Collected data:

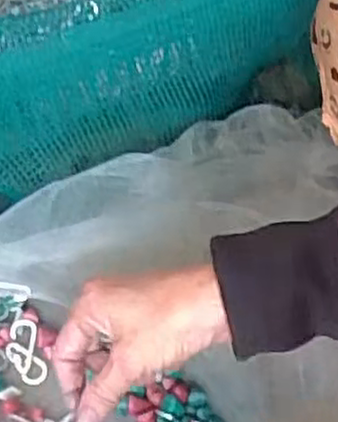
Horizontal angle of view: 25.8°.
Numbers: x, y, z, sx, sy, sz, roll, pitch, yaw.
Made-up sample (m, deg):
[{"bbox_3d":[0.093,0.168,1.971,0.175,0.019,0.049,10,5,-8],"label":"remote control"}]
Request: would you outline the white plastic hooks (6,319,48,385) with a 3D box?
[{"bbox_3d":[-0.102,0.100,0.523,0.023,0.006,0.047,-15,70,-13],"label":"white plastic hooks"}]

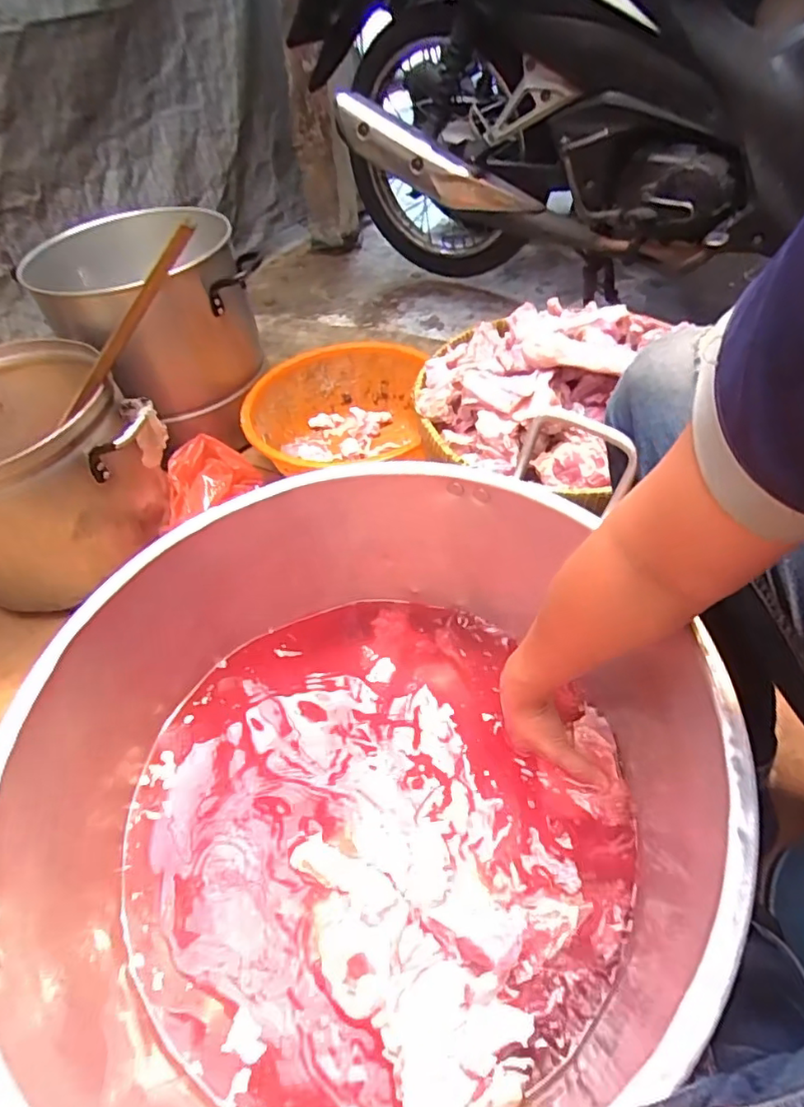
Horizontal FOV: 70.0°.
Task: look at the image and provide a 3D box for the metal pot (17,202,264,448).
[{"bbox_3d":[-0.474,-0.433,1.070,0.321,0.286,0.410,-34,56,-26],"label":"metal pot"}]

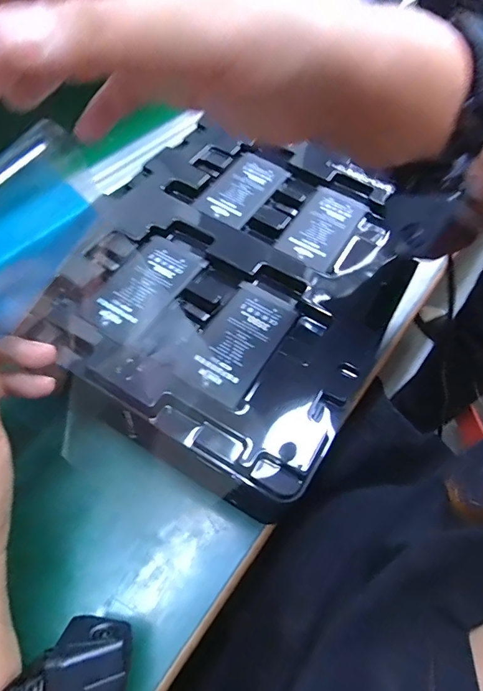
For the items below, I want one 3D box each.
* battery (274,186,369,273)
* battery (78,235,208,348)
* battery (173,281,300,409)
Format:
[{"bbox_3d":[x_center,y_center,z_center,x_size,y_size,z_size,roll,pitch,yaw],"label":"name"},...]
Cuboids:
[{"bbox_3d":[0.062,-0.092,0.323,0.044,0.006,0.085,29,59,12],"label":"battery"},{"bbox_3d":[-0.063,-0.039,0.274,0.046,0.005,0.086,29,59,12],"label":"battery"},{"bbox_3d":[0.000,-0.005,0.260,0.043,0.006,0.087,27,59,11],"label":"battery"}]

**EXERCISE**
Give every entry above again, exactly, and keep all pictures out of it.

**YOUR SOLUTION**
Horizontal angle of view: 25.8°.
Numbers: x, y, z, sx, sy, sz, roll, pitch, yaw.
Made-up sample (m, deg):
[{"bbox_3d":[0.093,0.168,1.971,0.175,0.019,0.049,10,5,-8],"label":"remote control"}]
Request: would you outline the white plastic hooks (6,319,48,385) with a 3D box?
[{"bbox_3d":[-0.102,0.100,0.523,0.023,0.006,0.047,-15,70,-13],"label":"white plastic hooks"}]

Horizontal FOV: 70.0°.
Task: look at the image and provide a 3D box for the metal pot (17,202,264,448).
[{"bbox_3d":[-0.474,-0.433,1.070,0.321,0.286,0.410,-34,56,-26],"label":"metal pot"}]

For the items below, I want one 3D box each.
* battery (274,186,369,273)
* battery (78,235,208,348)
* battery (173,281,300,409)
Format:
[{"bbox_3d":[x_center,y_center,z_center,x_size,y_size,z_size,roll,pitch,yaw],"label":"name"},...]
Cuboids:
[{"bbox_3d":[0.062,-0.092,0.323,0.044,0.006,0.085,29,59,12],"label":"battery"},{"bbox_3d":[-0.063,-0.039,0.274,0.046,0.005,0.086,29,59,12],"label":"battery"},{"bbox_3d":[0.000,-0.005,0.260,0.043,0.006,0.087,27,59,11],"label":"battery"}]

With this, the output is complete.